Please copy out the data, starting with the line that contains "不完全相同。Java AIO 在" and going on through the line that contains "# IO 多路复用是如何解决这些问题的？".

> [Record set]:
+++
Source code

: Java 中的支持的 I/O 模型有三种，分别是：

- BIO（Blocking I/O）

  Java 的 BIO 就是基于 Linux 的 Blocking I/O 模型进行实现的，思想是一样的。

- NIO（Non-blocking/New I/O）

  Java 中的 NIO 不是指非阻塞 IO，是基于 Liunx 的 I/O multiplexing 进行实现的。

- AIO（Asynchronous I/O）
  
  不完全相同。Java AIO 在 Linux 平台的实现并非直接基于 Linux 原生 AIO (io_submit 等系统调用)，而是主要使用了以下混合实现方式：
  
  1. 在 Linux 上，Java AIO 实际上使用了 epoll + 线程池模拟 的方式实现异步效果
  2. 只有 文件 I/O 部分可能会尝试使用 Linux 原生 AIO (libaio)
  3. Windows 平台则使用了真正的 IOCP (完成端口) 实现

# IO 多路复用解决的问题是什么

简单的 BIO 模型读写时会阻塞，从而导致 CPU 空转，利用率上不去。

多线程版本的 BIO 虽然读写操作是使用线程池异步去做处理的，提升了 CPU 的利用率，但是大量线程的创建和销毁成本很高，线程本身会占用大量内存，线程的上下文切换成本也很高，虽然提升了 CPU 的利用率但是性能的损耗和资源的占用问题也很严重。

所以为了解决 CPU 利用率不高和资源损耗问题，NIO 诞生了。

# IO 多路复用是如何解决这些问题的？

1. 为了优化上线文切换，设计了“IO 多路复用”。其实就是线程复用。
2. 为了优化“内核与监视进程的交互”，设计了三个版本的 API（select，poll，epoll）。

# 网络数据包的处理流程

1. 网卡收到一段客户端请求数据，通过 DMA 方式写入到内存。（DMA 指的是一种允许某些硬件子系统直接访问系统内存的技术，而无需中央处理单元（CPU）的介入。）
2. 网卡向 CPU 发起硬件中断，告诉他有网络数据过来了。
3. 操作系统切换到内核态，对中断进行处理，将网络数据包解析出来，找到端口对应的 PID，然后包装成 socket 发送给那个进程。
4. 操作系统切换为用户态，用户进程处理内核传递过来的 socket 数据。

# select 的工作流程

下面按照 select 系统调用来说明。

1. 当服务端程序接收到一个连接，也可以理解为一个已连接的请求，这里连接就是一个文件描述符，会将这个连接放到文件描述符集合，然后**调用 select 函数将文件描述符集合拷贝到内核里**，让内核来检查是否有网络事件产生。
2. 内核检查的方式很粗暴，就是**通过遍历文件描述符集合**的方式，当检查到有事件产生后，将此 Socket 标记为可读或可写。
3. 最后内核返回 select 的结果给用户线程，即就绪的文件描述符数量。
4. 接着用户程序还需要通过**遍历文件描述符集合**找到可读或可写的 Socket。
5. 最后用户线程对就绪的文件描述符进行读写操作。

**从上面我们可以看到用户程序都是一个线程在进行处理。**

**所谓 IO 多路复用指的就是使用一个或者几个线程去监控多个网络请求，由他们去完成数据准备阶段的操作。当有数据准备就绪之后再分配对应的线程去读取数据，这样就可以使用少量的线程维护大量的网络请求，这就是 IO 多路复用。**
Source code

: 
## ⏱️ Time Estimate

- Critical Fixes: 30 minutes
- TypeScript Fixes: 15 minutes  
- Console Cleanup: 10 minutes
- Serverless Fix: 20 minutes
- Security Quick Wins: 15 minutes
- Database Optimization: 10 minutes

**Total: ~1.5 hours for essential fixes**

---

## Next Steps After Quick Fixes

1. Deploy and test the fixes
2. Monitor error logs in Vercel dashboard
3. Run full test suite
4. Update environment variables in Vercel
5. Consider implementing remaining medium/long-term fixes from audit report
+++
> [Finished task]:
  不完全相同。Java AIO 在 Linux 平台的实现并非直接基于 Linux 原生 AIO (io_submit 等系统调用)，而是主要使用了以下混合实现方式：
  
  1. 在 Linux 上，Java AIO 实际上使用了 epoll + 线程池模拟 的方式实现异步效果
  2. 只有 文件 I/O 部分可能会尝试使用 Linux 原生 AIO (libaio)
  3. Windows 平台则使用了真正的 IOCP (完成端口) 实现

# IO 多路复用解决的问题是什么

简单的 BIO 模型读写时会阻塞，从而导致 CPU 空转，利用率上不去。

多线程版本的 BIO 虽然读写操作是使用线程池异步去做处理的，提升了 CPU 的利用率，但是大量线程的创建和销毁成本很高，线程本身会占用大量内存，线程的上下文切换成本也很高，虽然提升了 CPU 的利用率但是性能的损耗和资源的占用问题也很严重。

所以为了解决 CPU 利用率不高和资源损耗问题，NIO 诞生了。

# IO 多路复用是如何解决这些问题的？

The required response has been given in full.